Pubdate: Sun, 23 Jun 2013
Source: Telegraph, The (Nashua, NH)
Copyright: 2013 Telegraph Publishing Company
Contact:  http://www.nashuatelegraph.com
Details: http://www.mapinc.org/media/885
Author: John Stossel

WHY THE DRUG WAR IS WORSE THAN PROHIBITION

As Americans obsess over NSA spying, abuse by the IRS and other
assaults on our freedom, I can't get my mind off the thousand other
ways politicians abuse us.

In their arrogance, they assume that only they solve social problems.
They will solve them by banning this and that, subsidizing groups they
deem worthy and setting up massive bureaucracies with a mandate to
cure, treat and rescue wayward souls.

Their programs fail, and so they pass new laws to address the
failures. It's one reason that 22 million people now work for government.

Some of the things they do seem like bigger assaults on our freedom
than NSA spying, although we've become accustomed to the older abuses.

Take the drug war.

It's true that some Americans destroy their lives and their families'
lives by using drugs. Others struggle with addiction. But if illegal
drugs are as horrible and addictive as we've been told, how come the
government's own statistics say millions try those drugs but only a
small percentage continue using?

Ninety-five percent of those who have tried what we think of as "hard
drugs" report not using the substances in the past month.

Columbia University psychology professor Dr. Carl Hart, author of "High 
Price: A Neuroscientist's Journey of Self-Discovery," says "hard" drugs 
are not as dangerous as the media make them out to be. For 15 years, 
he's studied the effects of marijuana, methamphetamine, crack cocaine 
and more on users.

"The data simply shows that the vast majority of people who use these
drugs don't go on to become addicted," he said on my show. "In fact,
some of these people go on to become president."

He means Presidents Clinton, Bush and Obama. "All those guys used
illegal drugs at some point."

Society has grown more accepting of marijuana, but many people believe
crack and meth are far more dangerous and addictive, and that they
quickly lead to violent criminal behavior.

"The same thing was said about marijuana in the 1930s," Hart cautions.
"People said you use this drug, you go on to commit murder, you go on
to use heroin." New drugs always frighten authorities.

When the panic over meth passes, we may look back on it with
amusement, much the way people now look back on the anti-marijuana
propaganda film "Reefer Madness."

To learn what drugs really do, Hart advertises for drug users on
Craigslist, and then, with government approval, he gives users drugs
at his lab at Columbia. He's discovered that drug users' brains react
in similar ways to the brains of alcohol consumers.

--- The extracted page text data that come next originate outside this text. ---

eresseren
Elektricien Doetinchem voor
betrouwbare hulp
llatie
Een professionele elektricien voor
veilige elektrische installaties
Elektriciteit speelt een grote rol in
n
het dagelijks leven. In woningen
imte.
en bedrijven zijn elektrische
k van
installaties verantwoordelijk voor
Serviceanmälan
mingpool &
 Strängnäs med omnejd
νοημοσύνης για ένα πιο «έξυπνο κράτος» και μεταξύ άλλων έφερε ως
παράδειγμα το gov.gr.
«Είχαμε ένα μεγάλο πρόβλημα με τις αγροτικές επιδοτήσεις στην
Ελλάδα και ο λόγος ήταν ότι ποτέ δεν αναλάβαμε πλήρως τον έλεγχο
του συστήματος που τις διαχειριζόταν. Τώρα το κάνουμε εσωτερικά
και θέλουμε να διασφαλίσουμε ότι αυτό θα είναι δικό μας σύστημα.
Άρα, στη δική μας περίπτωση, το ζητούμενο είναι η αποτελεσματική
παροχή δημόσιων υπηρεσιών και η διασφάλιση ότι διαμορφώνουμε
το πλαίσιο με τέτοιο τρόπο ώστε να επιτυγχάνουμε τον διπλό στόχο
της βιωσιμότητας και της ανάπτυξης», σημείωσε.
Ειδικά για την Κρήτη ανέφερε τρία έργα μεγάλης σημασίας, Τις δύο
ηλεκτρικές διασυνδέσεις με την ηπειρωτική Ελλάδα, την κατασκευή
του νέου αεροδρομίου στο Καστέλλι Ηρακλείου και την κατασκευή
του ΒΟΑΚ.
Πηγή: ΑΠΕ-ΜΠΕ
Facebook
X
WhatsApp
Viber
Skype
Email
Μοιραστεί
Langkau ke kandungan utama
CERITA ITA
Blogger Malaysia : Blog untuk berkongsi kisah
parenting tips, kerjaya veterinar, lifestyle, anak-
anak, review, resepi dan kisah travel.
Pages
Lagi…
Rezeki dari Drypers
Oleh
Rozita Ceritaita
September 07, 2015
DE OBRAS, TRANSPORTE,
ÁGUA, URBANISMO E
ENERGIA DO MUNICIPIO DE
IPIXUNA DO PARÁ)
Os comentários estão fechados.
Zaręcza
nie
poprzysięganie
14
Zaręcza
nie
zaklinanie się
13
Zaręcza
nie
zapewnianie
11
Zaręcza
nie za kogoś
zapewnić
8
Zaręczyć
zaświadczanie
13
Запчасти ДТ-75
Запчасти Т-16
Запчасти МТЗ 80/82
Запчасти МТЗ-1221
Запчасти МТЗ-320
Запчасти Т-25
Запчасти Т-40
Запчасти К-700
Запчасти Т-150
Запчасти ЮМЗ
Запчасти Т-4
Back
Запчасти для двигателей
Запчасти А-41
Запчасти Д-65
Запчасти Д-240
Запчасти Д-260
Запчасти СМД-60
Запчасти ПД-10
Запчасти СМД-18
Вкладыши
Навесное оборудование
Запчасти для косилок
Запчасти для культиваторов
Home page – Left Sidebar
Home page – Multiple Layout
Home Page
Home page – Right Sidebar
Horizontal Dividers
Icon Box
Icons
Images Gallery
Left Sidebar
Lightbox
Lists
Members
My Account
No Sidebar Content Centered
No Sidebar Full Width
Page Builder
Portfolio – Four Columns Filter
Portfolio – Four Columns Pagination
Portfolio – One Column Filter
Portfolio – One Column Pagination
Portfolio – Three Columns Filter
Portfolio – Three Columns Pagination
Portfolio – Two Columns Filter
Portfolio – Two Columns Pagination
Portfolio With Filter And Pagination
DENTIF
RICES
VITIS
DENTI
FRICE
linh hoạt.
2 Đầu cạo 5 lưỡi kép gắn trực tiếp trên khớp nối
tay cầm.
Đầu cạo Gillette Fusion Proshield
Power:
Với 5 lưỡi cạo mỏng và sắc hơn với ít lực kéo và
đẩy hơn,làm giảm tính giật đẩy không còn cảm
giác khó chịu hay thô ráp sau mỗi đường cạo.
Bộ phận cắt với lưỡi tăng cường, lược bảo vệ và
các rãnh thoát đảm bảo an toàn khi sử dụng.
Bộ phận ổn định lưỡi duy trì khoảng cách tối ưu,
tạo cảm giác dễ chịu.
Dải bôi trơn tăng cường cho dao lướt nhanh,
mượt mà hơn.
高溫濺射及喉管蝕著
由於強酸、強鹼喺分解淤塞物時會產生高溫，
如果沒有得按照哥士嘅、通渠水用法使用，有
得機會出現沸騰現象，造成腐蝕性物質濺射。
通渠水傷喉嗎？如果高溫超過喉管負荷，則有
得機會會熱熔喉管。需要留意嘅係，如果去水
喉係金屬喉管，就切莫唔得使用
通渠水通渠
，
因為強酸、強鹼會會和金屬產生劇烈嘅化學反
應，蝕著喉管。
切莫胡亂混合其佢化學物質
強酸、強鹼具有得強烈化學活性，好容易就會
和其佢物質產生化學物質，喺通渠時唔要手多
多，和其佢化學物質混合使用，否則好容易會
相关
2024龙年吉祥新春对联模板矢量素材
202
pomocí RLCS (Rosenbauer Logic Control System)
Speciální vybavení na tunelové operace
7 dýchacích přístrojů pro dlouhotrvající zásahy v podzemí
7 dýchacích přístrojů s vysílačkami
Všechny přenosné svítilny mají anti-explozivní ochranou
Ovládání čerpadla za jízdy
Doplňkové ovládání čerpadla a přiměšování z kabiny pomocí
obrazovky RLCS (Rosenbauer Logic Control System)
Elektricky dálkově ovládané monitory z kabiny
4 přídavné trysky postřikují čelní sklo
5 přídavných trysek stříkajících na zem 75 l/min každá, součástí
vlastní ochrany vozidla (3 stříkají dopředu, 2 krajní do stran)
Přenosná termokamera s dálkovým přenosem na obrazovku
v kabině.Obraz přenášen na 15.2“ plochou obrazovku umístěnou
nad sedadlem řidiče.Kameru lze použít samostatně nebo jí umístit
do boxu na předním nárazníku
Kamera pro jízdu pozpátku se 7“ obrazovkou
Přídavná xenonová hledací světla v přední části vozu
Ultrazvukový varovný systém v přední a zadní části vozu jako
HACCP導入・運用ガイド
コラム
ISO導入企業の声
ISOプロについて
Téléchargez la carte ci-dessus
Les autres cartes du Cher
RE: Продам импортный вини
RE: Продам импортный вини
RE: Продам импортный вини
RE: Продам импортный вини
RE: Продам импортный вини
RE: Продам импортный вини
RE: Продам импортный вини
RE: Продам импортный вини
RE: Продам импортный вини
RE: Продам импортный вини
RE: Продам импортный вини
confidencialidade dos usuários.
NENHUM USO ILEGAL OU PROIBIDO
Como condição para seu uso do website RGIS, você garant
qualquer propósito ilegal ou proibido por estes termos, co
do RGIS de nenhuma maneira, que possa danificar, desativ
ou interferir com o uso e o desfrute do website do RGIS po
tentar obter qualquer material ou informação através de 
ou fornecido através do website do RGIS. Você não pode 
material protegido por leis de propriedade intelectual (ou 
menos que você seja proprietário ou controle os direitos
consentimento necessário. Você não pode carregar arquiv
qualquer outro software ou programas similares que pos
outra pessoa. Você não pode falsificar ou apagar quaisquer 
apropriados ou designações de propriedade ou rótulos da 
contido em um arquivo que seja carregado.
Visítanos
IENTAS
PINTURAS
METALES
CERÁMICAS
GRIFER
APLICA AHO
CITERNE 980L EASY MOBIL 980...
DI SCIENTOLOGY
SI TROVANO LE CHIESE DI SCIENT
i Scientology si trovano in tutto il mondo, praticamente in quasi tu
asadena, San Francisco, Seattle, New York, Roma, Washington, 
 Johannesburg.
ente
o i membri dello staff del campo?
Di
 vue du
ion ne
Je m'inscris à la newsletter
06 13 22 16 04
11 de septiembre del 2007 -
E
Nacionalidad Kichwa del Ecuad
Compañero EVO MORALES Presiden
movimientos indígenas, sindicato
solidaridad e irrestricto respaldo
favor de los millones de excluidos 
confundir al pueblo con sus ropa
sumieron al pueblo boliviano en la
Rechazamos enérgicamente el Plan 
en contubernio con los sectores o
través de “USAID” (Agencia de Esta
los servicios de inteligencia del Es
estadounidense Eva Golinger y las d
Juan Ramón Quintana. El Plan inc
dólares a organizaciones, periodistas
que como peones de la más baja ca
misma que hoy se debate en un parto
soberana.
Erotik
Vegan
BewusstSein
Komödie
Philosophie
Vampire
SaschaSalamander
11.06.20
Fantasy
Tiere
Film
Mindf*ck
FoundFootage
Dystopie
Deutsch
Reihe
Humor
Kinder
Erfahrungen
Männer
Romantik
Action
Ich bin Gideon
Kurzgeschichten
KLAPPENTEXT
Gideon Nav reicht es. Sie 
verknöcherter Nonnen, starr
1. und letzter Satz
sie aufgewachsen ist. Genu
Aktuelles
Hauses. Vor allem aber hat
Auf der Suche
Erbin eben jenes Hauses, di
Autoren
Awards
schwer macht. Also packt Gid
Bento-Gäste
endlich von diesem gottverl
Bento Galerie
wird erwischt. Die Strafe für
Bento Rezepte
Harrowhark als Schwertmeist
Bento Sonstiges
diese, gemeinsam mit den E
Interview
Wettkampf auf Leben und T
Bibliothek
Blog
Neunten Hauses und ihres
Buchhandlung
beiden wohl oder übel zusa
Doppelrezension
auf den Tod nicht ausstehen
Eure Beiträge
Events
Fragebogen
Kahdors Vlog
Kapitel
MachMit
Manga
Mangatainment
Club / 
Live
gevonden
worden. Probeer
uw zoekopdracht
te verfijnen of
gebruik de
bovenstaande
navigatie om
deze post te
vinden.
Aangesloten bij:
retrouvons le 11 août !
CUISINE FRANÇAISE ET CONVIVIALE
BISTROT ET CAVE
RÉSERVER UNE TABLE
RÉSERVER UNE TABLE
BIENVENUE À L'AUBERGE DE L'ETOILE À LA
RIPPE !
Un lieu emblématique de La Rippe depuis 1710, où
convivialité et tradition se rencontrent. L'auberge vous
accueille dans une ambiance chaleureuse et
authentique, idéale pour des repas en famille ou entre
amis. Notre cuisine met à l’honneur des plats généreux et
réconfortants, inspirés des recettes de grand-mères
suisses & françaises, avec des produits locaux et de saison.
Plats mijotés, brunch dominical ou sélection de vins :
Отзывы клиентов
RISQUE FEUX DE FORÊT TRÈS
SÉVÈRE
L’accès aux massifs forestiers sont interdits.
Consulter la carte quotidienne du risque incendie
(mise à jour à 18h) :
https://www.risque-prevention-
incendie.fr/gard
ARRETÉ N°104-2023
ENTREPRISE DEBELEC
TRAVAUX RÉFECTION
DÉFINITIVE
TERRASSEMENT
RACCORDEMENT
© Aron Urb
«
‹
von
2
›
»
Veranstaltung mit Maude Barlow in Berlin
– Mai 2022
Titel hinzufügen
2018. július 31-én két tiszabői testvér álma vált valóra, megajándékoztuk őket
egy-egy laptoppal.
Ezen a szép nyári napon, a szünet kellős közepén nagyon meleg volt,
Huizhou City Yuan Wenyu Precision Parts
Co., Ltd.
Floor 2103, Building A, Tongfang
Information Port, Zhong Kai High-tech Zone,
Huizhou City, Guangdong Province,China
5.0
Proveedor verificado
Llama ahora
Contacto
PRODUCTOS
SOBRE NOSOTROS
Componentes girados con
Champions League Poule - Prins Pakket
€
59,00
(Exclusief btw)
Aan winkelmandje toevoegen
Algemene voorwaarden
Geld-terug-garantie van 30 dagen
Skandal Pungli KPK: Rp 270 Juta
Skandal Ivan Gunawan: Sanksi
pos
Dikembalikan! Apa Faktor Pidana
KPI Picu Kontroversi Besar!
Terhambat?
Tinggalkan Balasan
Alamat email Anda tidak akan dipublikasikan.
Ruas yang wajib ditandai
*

"The vast majority of people who use drugs like cocaine use it on
weekends, monthly or every six months," says Hart. "Most hold jobs.
Pay taxes. They do those things, in a similar way that we use drugs
like alcohol."

Government's anti-drug crusaders think they protect kids by hyping the
threat, but Hart says they actually make it harder for people like him
to educate the public about real dangers. After the hype over
marijuana, young people no longer trust warnings about other drugs.

Finally, he adds, politicians' futile war kills more people than the
forbidden substances themselves.

The gangs of today, like the Crips and the Bloods, are motivated by
the absurd profits created when legitimate businesses aren't allowed
to sell something - just as Al Capone's empire and the violence of his
turf wars were created by forbidding mainstream businesses to sell
alcohol.

In fact, Hart says, the drug war is worse than Prohibition. It costs
more, has lasted longer and doesn't just kill people in the U.S.: From
Afghanistan to Colombia, American helicopters try to destroy drug
crops. Foreigners gain one more reason to hate Yankees.